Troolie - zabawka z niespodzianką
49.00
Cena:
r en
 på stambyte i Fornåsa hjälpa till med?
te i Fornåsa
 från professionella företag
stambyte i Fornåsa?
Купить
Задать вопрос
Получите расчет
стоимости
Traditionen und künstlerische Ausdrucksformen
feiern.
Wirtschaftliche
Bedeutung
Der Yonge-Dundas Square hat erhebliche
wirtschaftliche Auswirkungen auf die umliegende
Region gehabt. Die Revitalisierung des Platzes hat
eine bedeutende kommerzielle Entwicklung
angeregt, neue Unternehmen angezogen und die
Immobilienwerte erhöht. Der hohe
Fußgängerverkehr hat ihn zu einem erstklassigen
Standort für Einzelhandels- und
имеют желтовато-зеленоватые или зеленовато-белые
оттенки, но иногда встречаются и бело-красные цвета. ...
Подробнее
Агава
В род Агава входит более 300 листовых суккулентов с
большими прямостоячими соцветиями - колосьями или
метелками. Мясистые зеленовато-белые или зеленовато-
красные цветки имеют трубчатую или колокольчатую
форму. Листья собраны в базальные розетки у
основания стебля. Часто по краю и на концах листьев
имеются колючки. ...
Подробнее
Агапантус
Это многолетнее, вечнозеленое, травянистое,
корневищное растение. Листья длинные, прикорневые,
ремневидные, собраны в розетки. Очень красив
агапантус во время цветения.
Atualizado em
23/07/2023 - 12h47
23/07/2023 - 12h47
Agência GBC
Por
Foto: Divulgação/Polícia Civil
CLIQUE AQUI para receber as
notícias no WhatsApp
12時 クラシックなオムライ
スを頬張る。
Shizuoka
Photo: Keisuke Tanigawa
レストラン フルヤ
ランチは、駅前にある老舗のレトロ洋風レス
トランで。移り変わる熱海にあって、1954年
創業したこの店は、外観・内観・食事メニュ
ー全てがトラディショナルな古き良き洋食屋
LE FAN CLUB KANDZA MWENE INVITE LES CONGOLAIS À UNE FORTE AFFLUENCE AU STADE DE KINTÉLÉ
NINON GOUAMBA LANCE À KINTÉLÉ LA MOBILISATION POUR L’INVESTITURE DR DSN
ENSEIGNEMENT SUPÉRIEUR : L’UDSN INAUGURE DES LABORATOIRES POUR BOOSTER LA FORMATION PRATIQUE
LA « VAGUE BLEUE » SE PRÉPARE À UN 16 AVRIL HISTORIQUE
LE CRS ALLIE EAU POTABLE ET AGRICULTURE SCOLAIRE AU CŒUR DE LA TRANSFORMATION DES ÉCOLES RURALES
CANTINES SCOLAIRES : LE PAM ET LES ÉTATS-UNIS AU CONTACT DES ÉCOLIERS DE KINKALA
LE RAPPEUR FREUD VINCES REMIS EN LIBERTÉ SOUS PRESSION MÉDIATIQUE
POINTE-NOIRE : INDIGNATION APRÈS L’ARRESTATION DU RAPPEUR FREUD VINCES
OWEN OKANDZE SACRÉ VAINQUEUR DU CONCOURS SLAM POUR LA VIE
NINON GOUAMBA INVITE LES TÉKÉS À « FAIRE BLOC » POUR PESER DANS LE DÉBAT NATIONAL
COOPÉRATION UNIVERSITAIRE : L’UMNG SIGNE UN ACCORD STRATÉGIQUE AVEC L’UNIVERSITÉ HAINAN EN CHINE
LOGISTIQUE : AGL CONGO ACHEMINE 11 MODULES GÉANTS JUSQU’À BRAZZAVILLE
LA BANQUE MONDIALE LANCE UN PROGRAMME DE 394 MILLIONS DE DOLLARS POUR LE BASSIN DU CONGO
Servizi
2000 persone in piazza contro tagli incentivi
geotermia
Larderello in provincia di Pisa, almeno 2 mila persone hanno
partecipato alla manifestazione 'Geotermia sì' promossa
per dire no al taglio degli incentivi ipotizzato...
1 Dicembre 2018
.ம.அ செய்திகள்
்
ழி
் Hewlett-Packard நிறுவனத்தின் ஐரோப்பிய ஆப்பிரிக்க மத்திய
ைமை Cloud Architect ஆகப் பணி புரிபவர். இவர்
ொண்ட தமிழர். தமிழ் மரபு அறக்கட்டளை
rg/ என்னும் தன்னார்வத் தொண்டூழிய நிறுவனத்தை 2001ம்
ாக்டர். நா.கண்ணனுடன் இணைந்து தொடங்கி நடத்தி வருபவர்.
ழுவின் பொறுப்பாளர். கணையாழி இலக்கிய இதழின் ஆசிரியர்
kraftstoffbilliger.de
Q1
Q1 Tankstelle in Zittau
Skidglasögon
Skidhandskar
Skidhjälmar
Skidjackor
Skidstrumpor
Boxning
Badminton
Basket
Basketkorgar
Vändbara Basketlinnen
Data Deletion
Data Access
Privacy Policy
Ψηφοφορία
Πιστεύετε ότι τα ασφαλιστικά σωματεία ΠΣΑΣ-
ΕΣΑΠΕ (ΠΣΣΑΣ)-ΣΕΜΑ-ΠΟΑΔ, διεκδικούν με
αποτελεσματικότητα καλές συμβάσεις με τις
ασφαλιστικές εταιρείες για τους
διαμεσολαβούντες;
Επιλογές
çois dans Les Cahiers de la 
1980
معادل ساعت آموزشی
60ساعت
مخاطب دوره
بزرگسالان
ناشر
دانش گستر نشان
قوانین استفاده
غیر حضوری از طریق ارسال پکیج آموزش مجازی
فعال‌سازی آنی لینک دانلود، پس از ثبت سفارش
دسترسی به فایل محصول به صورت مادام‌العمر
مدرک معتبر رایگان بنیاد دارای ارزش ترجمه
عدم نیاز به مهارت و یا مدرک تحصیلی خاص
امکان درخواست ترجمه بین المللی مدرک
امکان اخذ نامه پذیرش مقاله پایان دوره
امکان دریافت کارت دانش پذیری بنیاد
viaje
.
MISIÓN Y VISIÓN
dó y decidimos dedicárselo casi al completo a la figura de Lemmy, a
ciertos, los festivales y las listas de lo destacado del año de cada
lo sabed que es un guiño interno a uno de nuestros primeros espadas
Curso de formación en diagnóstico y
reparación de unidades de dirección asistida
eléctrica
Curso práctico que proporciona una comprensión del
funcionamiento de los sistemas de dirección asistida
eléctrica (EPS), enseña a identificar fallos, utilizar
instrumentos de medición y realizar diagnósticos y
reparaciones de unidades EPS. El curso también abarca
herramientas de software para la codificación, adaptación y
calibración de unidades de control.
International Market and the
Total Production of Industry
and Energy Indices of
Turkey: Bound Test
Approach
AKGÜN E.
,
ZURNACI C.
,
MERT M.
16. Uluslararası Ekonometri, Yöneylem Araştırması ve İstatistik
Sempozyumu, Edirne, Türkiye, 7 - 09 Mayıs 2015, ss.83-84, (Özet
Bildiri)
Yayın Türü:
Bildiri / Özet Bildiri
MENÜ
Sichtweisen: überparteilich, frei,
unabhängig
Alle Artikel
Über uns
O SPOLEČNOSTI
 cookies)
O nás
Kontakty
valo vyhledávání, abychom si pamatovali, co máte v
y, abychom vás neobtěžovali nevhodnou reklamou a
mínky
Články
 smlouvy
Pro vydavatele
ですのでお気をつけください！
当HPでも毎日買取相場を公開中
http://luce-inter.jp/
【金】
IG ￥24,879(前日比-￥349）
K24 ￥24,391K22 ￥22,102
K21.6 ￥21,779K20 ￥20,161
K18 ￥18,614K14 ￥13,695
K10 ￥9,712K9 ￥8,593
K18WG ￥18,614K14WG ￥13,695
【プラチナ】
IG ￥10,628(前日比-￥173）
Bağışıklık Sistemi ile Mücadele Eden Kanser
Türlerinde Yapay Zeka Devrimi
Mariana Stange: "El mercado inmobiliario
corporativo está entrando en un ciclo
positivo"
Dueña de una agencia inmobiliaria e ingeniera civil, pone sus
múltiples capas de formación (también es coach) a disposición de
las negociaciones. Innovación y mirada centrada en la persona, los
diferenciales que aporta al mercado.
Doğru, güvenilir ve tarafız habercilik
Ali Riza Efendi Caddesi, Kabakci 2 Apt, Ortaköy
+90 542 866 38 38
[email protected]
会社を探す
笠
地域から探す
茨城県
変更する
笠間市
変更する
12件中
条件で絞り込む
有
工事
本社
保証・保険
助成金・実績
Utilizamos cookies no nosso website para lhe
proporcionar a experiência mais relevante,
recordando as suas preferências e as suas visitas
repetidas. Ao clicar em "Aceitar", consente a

++++++++++

(WORK TO COMPLETE): Lines to set down from above: the line with "reparación de unidades de dirección asistida", the line with "Doğru, güvenilir ve tarafız habercilik", and every line between, each exactly as written.

(YOUR RESPONSE):
reparación de unidades de dirección asistida
eléctrica
Curso práctico que proporciona una comprensión del
funcionamiento de los sistemas de dirección asistida
eléctrica (EPS), enseña a identificar fallos, utilizar
instrumentos de medición y realizar diagnósticos y
reparaciones de unidades EPS. El curso también abarca
herramientas de software para la codificación, adaptación y
calibración de unidades de control.
International Market and the
Total Production of Industry
and Energy Indices of
Turkey: Bound Test
Approach
AKGÜN E.
,
ZURNACI C.
,
MERT M.
16. Uluslararası Ekonometri, Yöneylem Araştırması ve İstatistik
Sempozyumu, Edirne, Türkiye, 7 - 09 Mayıs 2015, ss.83-84, (Özet
Bildiri)
Yayın Türü:
Bildiri / Özet Bildiri
MENÜ
Sichtweisen: überparteilich, frei,
unabhängig
Alle Artikel
Über uns
O SPOLEČNOSTI
 cookies)
O nás
Kontakty
valo vyhledávání, abychom si pamatovali, co máte v
y, abychom vás neobtěžovali nevhodnou reklamou a
mínky
Články
 smlouvy
Pro vydavatele
ですのでお気をつけください！
当HPでも毎日買取相場を公開中
http://luce-inter.jp/
【金】
IG ￥24,879(前日比-￥349）
K24 ￥24,391K22 ￥22,102
K21.6 ￥21,779K20 ￥20,161
K18 ￥18,614K14 ￥13,695
K10 ￥9,712K9 ￥8,593
K18WG ￥18,614K14WG ￥13,695
【プラチナ】
IG ￥10,628(前日比-￥173）
Bağışıklık Sistemi ile Mücadele Eden Kanser
Türlerinde Yapay Zeka Devrimi
Mariana Stange: "El mercado inmobiliario
corporativo está entrando en un ciclo
positivo"
Dueña de una agencia inmobiliaria e ingeniera civil, pone sus
múltiples capas de formación (también es coach) a disposición de
las negociaciones. Innovación y mirada centrada en la persona, los
diferenciales que aporta al mercado.
Doğru, güvenilir ve tarafız habercilik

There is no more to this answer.